2. CMS (Concurrent Mark & Sweep) algorithm. CMS GC algorithm runs well and is an apt fit for several applications, however it’s major drawback is its occasional long GC pause. CMS GC algorithm doesn’t always cause long GC Pauses, most of its GC pauses are in acceptable range, however occasionally it causes terribly long GC Pause due to heap fragmentation, which can last for several seconds (sometimes even minutes) like in this situation.
Potential Solutions to reduce Long GC Pause
Here is a blog post which highlights potential solutions to reduce long Garbage Collection pause. We were contemplating a couple of solutions to address this long GC pause.
1. Reducing Heap Size
Reducing the application’s heap size is a potential solution. However, the object creation rate of this monolith application was very high and reducing the heap size has potential to affect the application’s responsiveness. Heap size can be reduced only if the application’s memory consumption can be reduced, which warrants the refactoring of the application code. Already this monolith application’s re-architecture was underway. This monolith application was getting broken down and re-written as microservices with much lesser heap size. However, this application re-architecture was slated to go live in 6 – 9 months later. Thus, the customer was hesitant to reduce the heap size until then.
2. Switching from CMS to G1 GC algorithm
The other solution was to migrate away from the CMS GC algorithm. Irrespective of this GC performance, this CMS GC algorithm has been removed from Java 14. If we want to move away from the CMS GC algorithm, what are the alternatives we have? Below are the alternate GC algorithms that are available in OpenJDK:
1.Serial GC
2.Parallel GC
3.G1 GC
4.ZGC
5.Shenandoah GC
Serial GC algorithm is useful only for single threaded, desktop type of application. Since this application has multiple concurrent threads with a very heavy object creation rate, we eliminated the Serial GC algorithm. Since this application was running on Java 8, we ruled out ZGC and Shenandoah GC because they are all stable only from Java 17+. Thus, we were left with the choice of either using Parallel GC or G1 GC.

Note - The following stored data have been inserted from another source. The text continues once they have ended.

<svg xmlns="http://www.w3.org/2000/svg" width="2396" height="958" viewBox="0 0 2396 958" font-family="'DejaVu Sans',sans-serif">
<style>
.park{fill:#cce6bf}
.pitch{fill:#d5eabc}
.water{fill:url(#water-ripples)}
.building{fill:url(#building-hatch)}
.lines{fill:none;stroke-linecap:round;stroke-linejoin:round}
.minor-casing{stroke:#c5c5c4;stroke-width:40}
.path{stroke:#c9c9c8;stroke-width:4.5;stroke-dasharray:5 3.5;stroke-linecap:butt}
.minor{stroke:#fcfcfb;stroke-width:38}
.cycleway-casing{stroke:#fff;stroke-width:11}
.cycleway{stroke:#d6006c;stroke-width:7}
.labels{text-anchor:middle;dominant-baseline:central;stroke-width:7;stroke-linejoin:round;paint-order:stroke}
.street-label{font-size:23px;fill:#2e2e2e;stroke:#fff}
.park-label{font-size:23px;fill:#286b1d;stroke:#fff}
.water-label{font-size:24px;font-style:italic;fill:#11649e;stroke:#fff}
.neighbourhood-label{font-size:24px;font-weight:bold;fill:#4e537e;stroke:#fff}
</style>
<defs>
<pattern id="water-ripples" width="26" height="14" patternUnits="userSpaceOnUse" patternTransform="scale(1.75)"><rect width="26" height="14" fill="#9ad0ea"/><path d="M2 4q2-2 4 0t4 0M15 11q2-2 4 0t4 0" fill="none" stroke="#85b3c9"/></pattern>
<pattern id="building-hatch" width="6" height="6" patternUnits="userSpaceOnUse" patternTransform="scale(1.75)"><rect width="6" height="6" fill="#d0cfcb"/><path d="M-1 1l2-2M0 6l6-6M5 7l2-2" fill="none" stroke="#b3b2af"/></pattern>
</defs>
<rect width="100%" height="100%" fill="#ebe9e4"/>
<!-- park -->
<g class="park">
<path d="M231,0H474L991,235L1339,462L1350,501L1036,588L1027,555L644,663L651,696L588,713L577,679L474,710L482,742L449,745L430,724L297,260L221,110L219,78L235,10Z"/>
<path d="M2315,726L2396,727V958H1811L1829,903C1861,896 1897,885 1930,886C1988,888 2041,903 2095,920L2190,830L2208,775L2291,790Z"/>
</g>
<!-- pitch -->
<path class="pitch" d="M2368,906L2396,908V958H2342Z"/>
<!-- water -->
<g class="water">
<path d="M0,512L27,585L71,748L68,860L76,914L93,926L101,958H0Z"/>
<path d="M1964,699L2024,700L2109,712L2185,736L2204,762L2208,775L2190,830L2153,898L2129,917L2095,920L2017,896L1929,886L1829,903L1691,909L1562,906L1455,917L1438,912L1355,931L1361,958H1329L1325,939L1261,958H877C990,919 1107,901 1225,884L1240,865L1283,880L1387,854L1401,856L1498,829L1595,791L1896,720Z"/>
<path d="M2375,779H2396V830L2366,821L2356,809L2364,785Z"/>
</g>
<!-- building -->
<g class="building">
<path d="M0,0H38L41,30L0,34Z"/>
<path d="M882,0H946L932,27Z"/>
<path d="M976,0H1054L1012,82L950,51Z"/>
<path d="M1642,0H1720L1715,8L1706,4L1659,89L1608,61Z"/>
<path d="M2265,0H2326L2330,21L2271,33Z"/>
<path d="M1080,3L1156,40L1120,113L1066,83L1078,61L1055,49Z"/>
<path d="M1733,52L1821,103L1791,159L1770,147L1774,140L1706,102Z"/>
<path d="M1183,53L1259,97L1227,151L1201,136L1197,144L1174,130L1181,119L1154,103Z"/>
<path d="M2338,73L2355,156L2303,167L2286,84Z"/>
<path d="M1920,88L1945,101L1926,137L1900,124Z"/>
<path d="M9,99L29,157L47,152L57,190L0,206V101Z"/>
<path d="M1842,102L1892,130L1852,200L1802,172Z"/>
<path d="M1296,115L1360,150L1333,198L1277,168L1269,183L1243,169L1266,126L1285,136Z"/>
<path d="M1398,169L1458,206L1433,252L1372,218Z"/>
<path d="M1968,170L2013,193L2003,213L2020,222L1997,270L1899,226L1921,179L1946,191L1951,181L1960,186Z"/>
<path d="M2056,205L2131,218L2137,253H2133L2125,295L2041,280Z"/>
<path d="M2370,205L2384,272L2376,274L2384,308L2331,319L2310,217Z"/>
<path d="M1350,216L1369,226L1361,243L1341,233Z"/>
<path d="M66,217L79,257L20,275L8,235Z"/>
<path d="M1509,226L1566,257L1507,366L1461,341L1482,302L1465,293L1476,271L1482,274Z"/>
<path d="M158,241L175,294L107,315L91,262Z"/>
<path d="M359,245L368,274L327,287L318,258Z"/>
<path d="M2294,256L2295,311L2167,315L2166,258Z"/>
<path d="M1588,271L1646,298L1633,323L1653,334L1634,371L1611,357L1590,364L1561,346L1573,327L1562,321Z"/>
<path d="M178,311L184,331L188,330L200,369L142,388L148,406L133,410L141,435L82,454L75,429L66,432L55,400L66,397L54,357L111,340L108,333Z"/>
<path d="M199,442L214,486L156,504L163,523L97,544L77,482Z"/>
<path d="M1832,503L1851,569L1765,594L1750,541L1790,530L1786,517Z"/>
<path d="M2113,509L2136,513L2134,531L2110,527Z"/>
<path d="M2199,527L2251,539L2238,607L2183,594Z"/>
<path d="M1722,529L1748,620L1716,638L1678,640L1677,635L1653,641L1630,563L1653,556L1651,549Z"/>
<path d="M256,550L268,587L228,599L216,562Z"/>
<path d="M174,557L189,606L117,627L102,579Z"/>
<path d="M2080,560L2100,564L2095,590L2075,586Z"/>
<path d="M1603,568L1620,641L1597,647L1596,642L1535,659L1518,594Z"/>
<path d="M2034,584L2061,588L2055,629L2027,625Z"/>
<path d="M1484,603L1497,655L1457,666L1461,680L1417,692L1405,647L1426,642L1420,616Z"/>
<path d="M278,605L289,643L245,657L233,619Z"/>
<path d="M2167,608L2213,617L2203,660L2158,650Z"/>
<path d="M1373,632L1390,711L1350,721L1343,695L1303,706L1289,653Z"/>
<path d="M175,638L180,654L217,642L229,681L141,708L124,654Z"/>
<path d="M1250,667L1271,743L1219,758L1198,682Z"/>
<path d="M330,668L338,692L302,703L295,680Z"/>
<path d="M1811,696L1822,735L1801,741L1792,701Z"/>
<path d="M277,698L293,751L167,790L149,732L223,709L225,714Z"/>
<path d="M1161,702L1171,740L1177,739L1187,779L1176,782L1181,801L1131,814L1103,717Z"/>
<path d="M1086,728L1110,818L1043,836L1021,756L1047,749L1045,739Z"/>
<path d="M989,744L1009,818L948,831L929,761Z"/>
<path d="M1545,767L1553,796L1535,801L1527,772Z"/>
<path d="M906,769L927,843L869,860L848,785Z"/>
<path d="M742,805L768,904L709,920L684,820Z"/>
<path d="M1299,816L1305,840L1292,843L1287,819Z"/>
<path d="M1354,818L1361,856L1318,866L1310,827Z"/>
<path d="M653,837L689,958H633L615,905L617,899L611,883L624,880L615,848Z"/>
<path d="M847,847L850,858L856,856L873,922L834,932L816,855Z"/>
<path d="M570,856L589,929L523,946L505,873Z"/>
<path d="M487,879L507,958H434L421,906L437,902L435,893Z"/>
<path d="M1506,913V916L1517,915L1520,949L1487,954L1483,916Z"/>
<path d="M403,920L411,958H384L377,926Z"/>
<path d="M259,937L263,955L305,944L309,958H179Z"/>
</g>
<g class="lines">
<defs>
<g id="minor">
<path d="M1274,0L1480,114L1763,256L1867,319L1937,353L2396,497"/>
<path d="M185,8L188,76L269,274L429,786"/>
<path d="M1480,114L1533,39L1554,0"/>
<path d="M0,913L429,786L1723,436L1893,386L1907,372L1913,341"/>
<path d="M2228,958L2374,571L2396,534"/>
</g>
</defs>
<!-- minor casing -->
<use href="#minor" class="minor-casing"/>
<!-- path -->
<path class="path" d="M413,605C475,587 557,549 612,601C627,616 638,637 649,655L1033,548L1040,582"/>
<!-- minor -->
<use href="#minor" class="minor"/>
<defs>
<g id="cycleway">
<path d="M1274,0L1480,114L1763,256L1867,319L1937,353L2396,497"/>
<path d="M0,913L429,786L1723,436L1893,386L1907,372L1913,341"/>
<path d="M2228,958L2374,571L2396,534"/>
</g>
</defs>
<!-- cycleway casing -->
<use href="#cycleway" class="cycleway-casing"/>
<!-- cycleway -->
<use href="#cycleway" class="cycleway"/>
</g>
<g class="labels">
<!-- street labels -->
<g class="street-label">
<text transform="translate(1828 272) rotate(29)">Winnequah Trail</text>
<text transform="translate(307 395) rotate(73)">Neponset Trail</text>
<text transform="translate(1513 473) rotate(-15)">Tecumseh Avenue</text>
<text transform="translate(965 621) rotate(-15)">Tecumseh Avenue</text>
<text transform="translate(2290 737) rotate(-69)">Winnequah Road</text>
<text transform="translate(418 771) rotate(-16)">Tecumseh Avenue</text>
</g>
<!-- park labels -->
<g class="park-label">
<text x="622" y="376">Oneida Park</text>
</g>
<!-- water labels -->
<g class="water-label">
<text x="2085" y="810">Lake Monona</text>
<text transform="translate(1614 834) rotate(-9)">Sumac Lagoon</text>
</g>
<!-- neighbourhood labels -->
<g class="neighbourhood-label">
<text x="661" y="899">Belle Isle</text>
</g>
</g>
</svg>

We simulated production traffic volume in the performance lab and experimented with Parallel GC and G1 GC algorithm settings based on the best GC tuning best practices. We found out that Parallel GC pause time was not as bad as CMS GC, but it was not better than G1 GC. Thus, we ended up switching from CMS GC algorithm to G1 GC algorithm. Here is the GC log analysis report of this robotics application in the performance lab when using G1 GC algorithm. Below is the GC Pause duration graph when using G1 GC algorithm:
Fig 2: G1 GC pause time graph generated by GCeasy
From the graph you can notice that the maximum GC pause time was 2.17 seconds. This is a phenomenal improvement from 5 minutes and 29 seconds. Also, the average GC pause time was only 198ms, way better than the CMS GC algorithm for this application.
Conclusion
After switching to the G1 GC algorithm, the application’s random slowdowns completely stopped. Thus, without major architectural changes, without code refactoring, without any JDK/infrastructural upgrades, just by tweaking the GC arguments in the JVM, we were able to bring this significant optimization to this robotics application’s performance.